*Objective*. Revise the stretch of rows from the line containing "family: Ciconiidae" through the end of the rows, replacing "common name" with "vernacular name" and leaving everything else unchanged. Give back only those lines.

*Entries supplied*.
==*==

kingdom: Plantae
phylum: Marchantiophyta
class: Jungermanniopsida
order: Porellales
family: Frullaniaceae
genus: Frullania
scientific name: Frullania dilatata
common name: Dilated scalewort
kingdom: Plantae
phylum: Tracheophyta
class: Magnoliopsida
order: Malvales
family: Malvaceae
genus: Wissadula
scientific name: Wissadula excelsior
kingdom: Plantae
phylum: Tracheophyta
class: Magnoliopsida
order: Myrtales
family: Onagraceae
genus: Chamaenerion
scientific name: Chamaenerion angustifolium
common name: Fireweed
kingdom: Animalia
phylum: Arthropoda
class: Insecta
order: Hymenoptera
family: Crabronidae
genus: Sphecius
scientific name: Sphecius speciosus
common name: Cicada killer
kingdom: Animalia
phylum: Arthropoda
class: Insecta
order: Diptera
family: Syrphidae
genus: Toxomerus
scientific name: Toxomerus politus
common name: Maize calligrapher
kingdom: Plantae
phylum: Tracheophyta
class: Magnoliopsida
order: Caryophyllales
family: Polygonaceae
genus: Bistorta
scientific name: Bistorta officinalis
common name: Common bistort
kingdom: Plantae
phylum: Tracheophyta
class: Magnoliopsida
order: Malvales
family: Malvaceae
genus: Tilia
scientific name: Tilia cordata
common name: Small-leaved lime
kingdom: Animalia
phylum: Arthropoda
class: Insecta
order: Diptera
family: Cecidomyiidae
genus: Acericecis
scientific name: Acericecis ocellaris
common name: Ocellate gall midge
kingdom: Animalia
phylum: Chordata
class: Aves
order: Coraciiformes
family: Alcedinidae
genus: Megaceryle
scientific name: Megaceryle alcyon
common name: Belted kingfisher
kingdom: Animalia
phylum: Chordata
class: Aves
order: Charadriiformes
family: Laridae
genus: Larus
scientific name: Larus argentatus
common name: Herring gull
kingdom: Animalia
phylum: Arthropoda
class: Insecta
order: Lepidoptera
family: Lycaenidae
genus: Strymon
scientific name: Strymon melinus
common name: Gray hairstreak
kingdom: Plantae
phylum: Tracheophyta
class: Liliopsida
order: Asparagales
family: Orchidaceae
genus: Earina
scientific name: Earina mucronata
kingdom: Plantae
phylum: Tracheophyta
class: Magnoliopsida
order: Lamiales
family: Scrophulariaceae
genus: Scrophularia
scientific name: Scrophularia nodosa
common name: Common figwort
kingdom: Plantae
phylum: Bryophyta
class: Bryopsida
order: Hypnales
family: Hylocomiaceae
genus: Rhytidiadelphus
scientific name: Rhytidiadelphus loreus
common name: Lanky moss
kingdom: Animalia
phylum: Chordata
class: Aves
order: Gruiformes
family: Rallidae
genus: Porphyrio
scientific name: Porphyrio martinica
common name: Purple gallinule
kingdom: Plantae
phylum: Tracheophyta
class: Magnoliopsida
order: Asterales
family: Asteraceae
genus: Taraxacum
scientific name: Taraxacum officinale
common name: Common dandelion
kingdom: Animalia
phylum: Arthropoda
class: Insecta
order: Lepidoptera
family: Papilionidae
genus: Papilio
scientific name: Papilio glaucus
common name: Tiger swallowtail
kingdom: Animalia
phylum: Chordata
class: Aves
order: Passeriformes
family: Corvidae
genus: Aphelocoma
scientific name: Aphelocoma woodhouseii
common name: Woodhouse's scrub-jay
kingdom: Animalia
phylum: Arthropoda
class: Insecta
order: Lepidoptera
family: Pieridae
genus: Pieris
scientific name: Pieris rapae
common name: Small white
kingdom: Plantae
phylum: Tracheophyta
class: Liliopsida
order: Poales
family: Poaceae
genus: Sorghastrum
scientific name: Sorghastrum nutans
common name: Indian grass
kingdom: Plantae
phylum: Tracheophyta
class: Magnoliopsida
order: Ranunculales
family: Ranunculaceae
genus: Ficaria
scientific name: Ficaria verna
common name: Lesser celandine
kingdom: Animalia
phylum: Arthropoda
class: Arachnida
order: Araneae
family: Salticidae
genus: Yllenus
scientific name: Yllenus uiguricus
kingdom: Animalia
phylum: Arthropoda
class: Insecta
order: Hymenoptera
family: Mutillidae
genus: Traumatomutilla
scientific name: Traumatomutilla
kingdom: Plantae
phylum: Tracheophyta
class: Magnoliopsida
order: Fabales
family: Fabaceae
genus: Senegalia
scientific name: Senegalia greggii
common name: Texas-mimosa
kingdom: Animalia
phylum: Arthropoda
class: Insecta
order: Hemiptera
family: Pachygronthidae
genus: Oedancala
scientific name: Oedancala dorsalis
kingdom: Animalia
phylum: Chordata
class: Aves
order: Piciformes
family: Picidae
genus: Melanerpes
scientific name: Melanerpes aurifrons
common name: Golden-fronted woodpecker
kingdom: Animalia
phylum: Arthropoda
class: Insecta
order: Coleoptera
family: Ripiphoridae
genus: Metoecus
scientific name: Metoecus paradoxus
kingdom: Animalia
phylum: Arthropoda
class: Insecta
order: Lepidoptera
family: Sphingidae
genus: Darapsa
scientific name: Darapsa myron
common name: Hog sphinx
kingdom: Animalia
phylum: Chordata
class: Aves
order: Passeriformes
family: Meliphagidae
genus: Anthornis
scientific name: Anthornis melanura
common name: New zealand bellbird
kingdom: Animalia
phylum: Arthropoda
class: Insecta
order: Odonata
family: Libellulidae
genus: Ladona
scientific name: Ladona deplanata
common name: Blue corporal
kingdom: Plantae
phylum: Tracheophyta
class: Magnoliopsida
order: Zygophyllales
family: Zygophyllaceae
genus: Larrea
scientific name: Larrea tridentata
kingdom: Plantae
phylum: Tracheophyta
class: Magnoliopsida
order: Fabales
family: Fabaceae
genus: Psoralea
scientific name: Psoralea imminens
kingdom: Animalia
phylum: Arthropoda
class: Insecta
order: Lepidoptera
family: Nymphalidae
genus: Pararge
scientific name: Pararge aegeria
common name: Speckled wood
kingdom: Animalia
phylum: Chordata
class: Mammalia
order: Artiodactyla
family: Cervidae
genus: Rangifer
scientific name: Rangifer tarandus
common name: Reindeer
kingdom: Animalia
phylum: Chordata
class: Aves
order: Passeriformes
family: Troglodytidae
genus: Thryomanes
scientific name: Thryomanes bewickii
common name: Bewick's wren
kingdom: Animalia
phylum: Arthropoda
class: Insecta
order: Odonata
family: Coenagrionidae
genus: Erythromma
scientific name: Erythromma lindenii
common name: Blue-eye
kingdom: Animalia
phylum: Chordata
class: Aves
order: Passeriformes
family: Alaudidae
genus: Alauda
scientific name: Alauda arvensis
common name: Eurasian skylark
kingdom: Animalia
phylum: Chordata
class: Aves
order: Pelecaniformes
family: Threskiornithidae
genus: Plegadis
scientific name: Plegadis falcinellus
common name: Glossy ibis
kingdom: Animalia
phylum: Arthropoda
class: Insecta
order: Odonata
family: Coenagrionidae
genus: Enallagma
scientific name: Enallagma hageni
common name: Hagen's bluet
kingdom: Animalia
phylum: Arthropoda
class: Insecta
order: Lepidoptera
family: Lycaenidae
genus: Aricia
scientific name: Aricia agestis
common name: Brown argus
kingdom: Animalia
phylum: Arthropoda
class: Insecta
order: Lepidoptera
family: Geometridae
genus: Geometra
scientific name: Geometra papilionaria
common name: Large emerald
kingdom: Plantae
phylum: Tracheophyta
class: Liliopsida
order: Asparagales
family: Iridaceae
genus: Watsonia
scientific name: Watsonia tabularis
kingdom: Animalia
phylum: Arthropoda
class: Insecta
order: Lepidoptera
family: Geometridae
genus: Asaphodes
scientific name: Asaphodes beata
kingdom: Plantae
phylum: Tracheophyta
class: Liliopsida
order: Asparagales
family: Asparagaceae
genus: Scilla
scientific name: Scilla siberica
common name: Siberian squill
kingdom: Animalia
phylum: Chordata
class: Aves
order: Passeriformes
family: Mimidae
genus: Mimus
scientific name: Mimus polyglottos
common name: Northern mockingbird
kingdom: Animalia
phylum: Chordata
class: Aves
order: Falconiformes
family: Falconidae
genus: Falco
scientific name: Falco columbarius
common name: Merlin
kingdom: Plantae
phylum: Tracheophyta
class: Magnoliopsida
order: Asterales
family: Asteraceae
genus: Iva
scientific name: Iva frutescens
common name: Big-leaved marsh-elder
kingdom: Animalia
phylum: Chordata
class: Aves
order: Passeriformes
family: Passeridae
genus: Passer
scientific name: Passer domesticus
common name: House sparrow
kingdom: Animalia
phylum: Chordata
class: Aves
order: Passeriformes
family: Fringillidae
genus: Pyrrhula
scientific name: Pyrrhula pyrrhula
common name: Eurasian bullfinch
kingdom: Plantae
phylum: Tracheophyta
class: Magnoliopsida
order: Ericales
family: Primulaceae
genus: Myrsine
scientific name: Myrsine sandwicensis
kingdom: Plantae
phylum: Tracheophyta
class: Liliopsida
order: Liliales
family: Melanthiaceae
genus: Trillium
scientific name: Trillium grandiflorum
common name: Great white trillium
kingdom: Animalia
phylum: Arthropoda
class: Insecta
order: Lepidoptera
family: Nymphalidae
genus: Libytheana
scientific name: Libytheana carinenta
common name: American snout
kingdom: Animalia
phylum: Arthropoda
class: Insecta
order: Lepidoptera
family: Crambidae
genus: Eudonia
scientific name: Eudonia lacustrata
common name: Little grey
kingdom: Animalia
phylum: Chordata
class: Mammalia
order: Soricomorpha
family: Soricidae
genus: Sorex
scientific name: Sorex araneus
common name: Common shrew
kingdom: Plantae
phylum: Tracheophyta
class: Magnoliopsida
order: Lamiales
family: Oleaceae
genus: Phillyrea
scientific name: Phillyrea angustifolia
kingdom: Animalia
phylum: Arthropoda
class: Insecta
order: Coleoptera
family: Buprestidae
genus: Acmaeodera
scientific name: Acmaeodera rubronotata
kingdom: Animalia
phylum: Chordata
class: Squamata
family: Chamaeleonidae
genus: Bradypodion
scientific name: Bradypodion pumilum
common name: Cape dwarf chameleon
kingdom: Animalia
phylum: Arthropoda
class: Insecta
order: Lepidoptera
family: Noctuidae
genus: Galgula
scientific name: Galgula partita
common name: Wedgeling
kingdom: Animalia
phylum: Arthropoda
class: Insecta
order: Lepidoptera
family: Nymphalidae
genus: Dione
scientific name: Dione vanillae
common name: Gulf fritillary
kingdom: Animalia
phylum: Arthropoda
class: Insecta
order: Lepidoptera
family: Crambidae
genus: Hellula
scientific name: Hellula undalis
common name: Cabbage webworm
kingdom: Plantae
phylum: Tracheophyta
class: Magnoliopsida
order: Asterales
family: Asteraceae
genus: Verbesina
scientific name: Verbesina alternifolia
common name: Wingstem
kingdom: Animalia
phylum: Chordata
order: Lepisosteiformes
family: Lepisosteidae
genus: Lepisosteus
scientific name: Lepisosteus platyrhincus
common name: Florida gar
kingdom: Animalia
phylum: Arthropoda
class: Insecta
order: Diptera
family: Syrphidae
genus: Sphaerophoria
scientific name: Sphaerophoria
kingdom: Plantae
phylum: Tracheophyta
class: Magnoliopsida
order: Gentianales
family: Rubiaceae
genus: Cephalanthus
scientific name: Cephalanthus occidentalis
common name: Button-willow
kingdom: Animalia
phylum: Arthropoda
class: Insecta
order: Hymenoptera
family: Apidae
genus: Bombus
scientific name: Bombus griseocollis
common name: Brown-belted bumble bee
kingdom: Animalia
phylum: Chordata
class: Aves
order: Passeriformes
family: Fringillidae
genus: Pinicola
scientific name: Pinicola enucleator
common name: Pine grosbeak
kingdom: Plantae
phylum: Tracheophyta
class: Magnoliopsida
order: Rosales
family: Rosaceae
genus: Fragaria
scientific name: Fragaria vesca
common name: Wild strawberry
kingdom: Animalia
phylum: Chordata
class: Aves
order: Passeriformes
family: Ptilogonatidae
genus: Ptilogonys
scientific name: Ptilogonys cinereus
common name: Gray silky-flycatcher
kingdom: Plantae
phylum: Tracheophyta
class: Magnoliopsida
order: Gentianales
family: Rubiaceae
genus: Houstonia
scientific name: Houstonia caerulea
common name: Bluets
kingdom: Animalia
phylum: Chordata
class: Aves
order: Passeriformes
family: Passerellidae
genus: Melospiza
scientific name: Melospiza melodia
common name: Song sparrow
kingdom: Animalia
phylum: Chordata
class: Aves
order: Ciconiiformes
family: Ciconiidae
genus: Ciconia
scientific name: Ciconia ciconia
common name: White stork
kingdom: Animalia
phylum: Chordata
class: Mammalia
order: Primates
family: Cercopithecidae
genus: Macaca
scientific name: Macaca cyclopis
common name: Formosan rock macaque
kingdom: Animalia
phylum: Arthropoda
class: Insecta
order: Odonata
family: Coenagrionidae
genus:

==*==

*Response to the exercise*.
family: Ciconiidae
genus: Ciconia
scientific name: Ciconia ciconia
vernacular name: White stork
kingdom: Animalia
phylum: Chordata
class: Mammalia
order: Primates
family: Cercopithecidae
genus: Macaca
scientific name: Macaca cyclopis
vernacular name: Formosan rock macaque
kingdom: Animalia
phylum: Arthropoda
class: Insecta
order: Odonata
family: Coenagrionidae
genus:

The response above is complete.